Танк остался на поле. Фронт двигался дальше. Сашу после ампутации сразу увезли. Нас же… так как мы были, по-русски говоря, kontuzeny, посадили в другую машину и отвезли в Чешскую больницу. Мы там пробыли с неделю.

Это был крупный успех Красной Армии. 15 января мы начали атаку. 27 января был освобождён концентрационный лагерь Освенцим. А это считай уже почти Германия. За несколько дней Красная армия продвинулась на 150-170 километров, а это по военным меркам очень много. Так что когда мы вернулись из больницы в часть, они уже находились в Словакии, в Татрах, и набирали в местных деревнях новых людей для пополнения танковой бригады.

После Дукли все думали, что танковую бригаду расформируют, потому что потери в технике и в людях были просто катастрофическими. Но в Словакии быстро набрали новых людей, а Советская власть предложила 65 новых танков.

Дальше в Словакию не пошли, нас перенаправили на Остраву, которую мы освобождали.

Пепа остался в Словакии и тренировал новобранцев. Я же получил новый экипаж, состоящий из молодых неопытных ребят. По национальности все были словаки…

А 24 марта началось наступление на Моравско-Силезском направлении. Мы атаковали немецкий город Зорау, который поляки называли Жори.

Март месяц. Поле размокло, превратилось в болото. Танки шли цепью. Мы получили приказ повернуть налево и перекрыть врагу дорогу к отступлению. Съехали с дороги, и я увидел по всему полю горки. Это всё были мины! Я направил сапёра, чтобы он расчистил нам путь. А это был молоденький slovak, который мне говорит: «Pan rotny, zastreli, moya ne poide». Ну и что мне оставалось, я вылез из танка и эти мины потихоньку раскапывал. Если было возможно, убирал их вместе с механиком в сторону.

::::

ЗАДАНИЕ A →
Перепишите из отрывка о танковой бригаде текст от слов «Пепа остался в» до слов «поляки называли Жори.».
ЗАДАНИЕ B →
Сколько новых танков, по словам отрывка о танковой бригаде, предложила Советская власть?
ЗАДАНИЕ C →
Напишите продолжение отрывка о танковой бригаде, начав сразу после его последнего предложения.

ФРАГМЕНТ ДАННЫХ →
::::

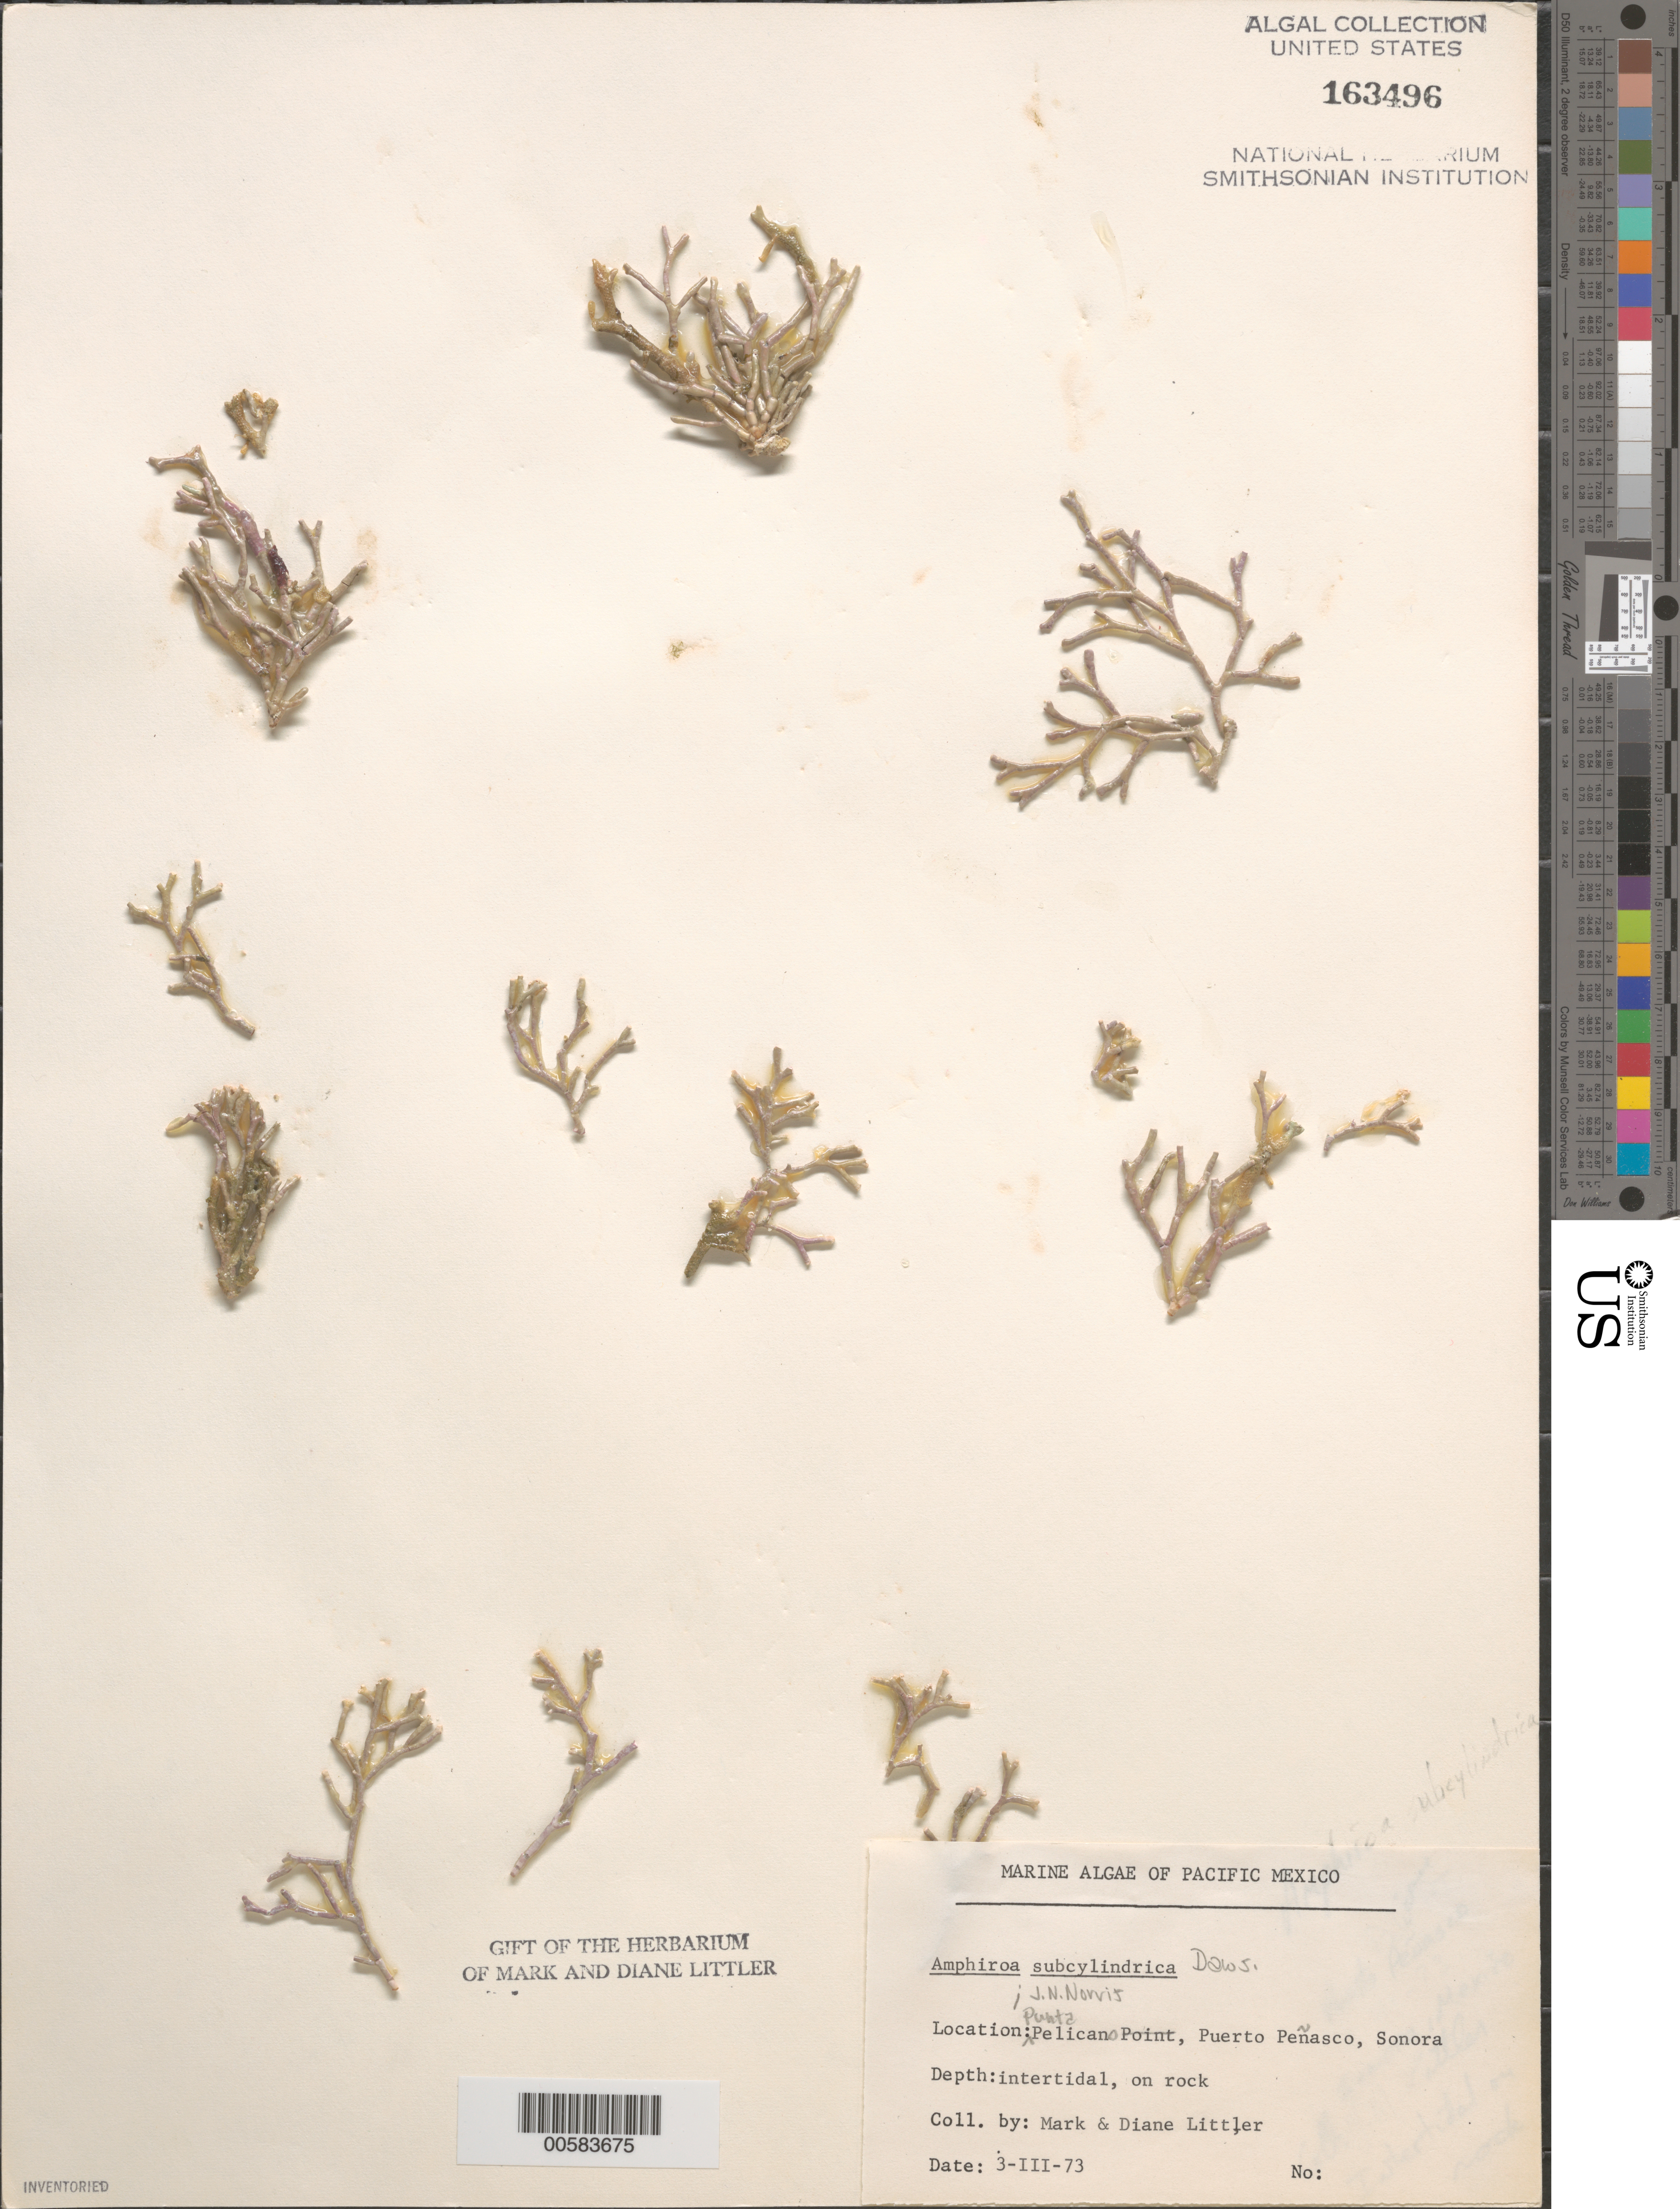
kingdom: Plantae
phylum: Rhodophyta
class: Florideophyceae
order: Corallinales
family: Lithophyllaceae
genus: Amphiroa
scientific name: Amphiroa subcylindrica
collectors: M. M. Littler & D. S. Littler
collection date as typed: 03 Mar 1973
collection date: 1973-03-03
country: Mexico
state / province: Sonora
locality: Punta Pelicano, Puerto Penasco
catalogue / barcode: US 163496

::::

ОЖИДАЕМЫЙ ОТВЕТ A →
Пепа остался в Словакии и тренировал новобранцев. Я же получил новый экипаж, состоящий из молодых неопытных ребят. По национальности все были словаки…

А 24 марта началось наступление на Моравско-Силезском направлении. Мы атаковали немецкий город Зорау, который поляки называли Жори.

ОЖИДАЕМЫЙ ОТВЕТ B →
65 танков.

ОЖИДАЕМЫЙ ОТВЕТ C →
Потом пришёл Вашек, командир моей роты. Немцы в этот момент начали обстреливать нас из тяжёлой артиллерии. Как-то оттуда выбрались… и на следующий день пошли в атаку на польскую деревню Широка. Двигаться могли только по дороге. А немцы, разумеется, там поставили пушки, и били нас одного за другим. Помню, я проехал немного вперёд, и получил попадание прямо под орудие, на стыке с башней. Это попадание заклинило povorot bashni. Стрелять я уже не мог. Следующее попадание получили уже в саму башню, возле командирского люка. Я отдал приказ всем покинуть танк. Помню, выскочил вместе с механиком-водителем. А те двое решили вылезти через нижний люк…

В боях в Остраве я сменил семь танков. Допустим, где-то погиб командир и меня ставят вместо него. Или подбивали мой… Последний танк я потерял, когда мы в Остраве заскочили на мост Сикорув.

Танк Б. Опоченского в г. Острава упавший с моста Сикорув


– Вам приходилось воевать против немецких танков?

– Да, конечно. Даже подбивал их, и не один. Я вам покажу газетную статью. Там написано, что в Балатице, перед Остравой, нами было уничтожено 50 немецких танков.

– У вас были надписи на танках?

– Номера. Некоторые писали что-то вроде «Люди света» или «Ян Жижка», и разные символы. У меня был только номер.

– Вы обозначали подбитые танки противника?

– Я, нет. Мне было некогда. Это делали другие, которые должны были записывать и вести счёт. Наша задача была –Tolko vperjod!

– Вам доводилось когда-нибудь сидеть в немецком танке?

– В подбитом да, а в нормальном, который на ходу – нет.

– Не могли бы Вы сравнить между собой советские танки и немецкие?

– Наверное, у немца лучше оптика, пушки. И броня вроде как была у них лучше...

– Если вернуть назад, на каком танке Вы предпочли бы воевать?

– Но-о-о, ребята. У нас был самый лучший танк!

– Где состоялся ваш последний бой?

– В Остраве, на Сикорувом мосту.

– Когда вы вошли в Прагу?

Это было 9 мая вечером. Советская армия пришла утром. Везде ещё было полно немцев.

– Вы наваривали на танки металлические сетки как защиту от «Фаустпатронов»?

– Нет, у нас такого не было.

– Вам предлагали вернуться на Волынь?

– Нет, потому что мы попросили о Чехословацком гражданстве ещё во время войны.

– Чем Вы занимались после войны?

– Я механик-слесарь-замочник.


– И последний вопрос. Хотели бы Вы что-то сказать тем людям, которые будут читать это интервью?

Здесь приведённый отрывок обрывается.